WORK INSTRUCTION | Up to and including the line that holds "佛修行、要訂定修學目標，不斷地行善、積", print the data exactly from its first line; do not print the pictures.
====== RECORDS PROVIDED ======
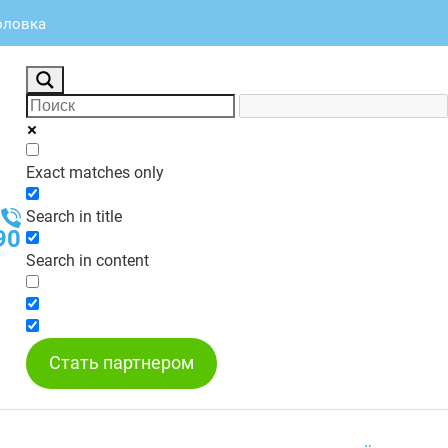
головка
Exact matches only
Search in title
90
Search in content
Стать партнером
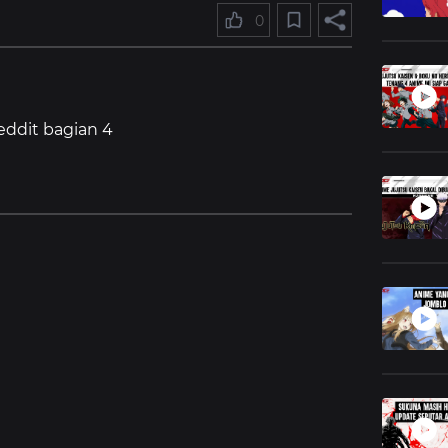
0
eddit bagian 4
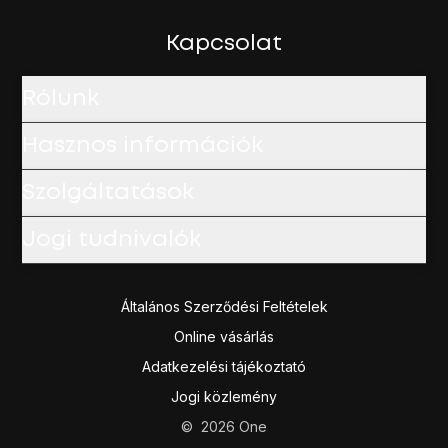
Amennyiben fizetős alkalmazást választottál, kattints az á
Húzd az ujjad felfelé
a kijelző aljáról, hogy visszatérj a k
Kapcsolat
Rólunk
Hasznos információk
Szolgáltatások
Jogi tudnivalók
Általános Szerződési Feltételek
Online vásárlás
Adatkezelési tájékoztató
Jogi közlemény
©
2026
One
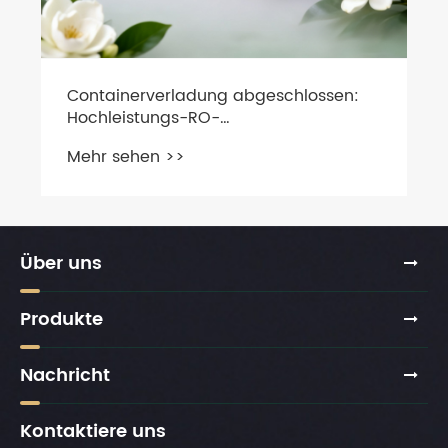
Containerverladung abgeschlossen:
Hochleistungs-RO-
Druckerhöhungspumpen bereit für den
Mehr sehen >>
weltweiten Versand
Über uns
Produkte
Nachricht
Kontaktiere uns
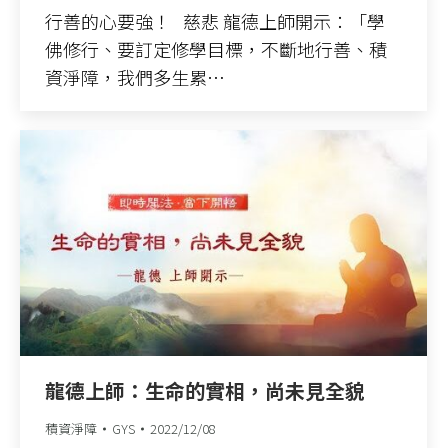
行善的心要強！ 慈悲 龍德上師開示：「學
佛修行、要訂定修學目標，不斷地行善、積
資淨障，我們多生累…
龍德上師：生命的實相，尚未見全貌
積資淨障
GYS
2022/12/08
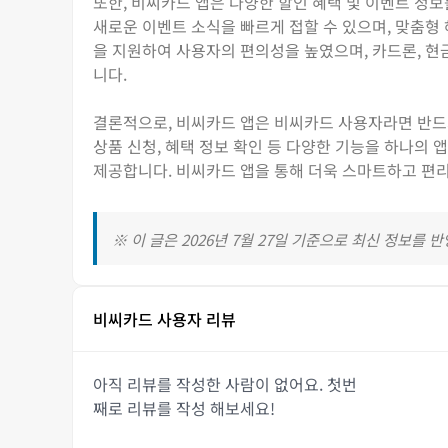
또한, 비씨카드 앱은 다양한 할인 혜택 및 이벤트 정
새로운 이벤트 소식을 빠르게 접할 수 있으며, 맞춤형 혜
을 지원하여 사용자의 편의성을 높였으며, 카드론, 현
니다.
결론적으로, 비씨카드 앱은 비씨카드 사용자라면 반드시 
상품 신청, 혜택 정보 확인 등 다양한 기능을 하나의
제공합니다. 비씨카드 앱을 통해 더욱 스마트하고 편리
※ 이 글은 2026년 7월 27일 기준으로 최신 정보를 
비씨카드 사용자 리뷰
아직 리뷰를 작성한 사람이 없어요. 첫번
째로 리뷰를 작성 해보세요!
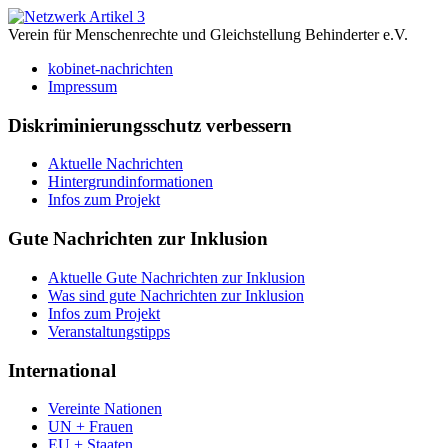
Verein für Menschenrechte und Gleichstellung Behinderter e.V.
kobinet-nachrichten
Impressum
Diskriminierungsschutz verbessern
Aktuelle Nachrichten
Hintergrundinformationen
Infos zum Projekt
Gute Nachrichten zur Inklusion
Aktuelle Gute Nachrichten zur Inklusion
Was sind gute Nachrichten zur Inklusion
Infos zum Projekt
Veranstaltungstipps
International
Vereinte Nationen
UN + Frauen
EU + Staaten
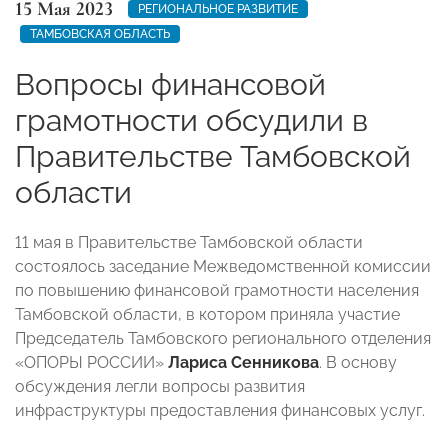
15 Мая 2023
РЕГИОНАЛЬНОЕ РАЗВИТИЕ
ТАМБОВСКАЯ ОБЛАСТЬ
Вопросы финансовой
грамотности обсудили в
Правительстве Тамбовской
области
11 мая в Правительстве Тамбовской области
состоялось заседание Межведомственной комиссии
по повышению финансовой грамотности населения
Тамбовской области, в котором приняла участие
Председатель Тамбовского регионального отделения
«ОПОРЫ РОССИИ»
Лариса Сенникова
. В основу
обсуждения легли вопросы развития
инфраструктуры предоставления финансовых услуг.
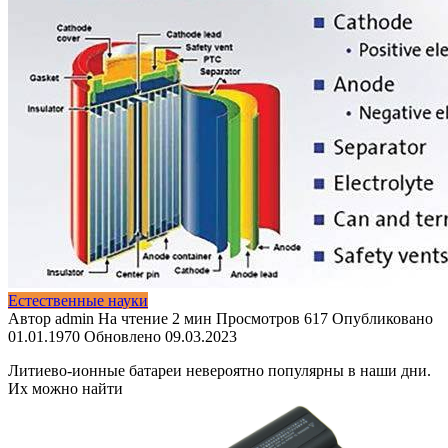
Естественные науки
Автор
admin
На чтение
2 мин
Просмотров
617
Опубликовано
01.01.1970
Обновлено
09.03.2023
Литиево-ионные батареи невероятно популярны в наши дни.
Их можно найти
======
ANSWER TO THE PROBLEM |
головка
Exact matches only
Search in title
90
Search in content
Стать партнером
0
eddit bagian 4
Amennyiben fizetős alkalmazást választottál, kattints az á
Húzd az ujjad felfelé
a kijelző aljáról, hogy visszatérj a k
Kapcsolat
Rólunk
Hasznos információk
Szolgáltatások
Jogi tudnivalók
Általános Szerződési Feltételek
Online vásárlás
Adatkezelési tájékoztató
Jogi közlemény
©
2026
One
Containerverladung abgeschlossen:
Hochleistungs-RO-
Druckerhöhungspumpen bereit für den
Mehr sehen >>
weltweiten Versand
Über uns
Produkte
Nachricht
Kontaktiere uns
行善的心要強！ 慈悲 龍德上師開示：「學
佛修行、要訂定修學目標，不斷地行善、積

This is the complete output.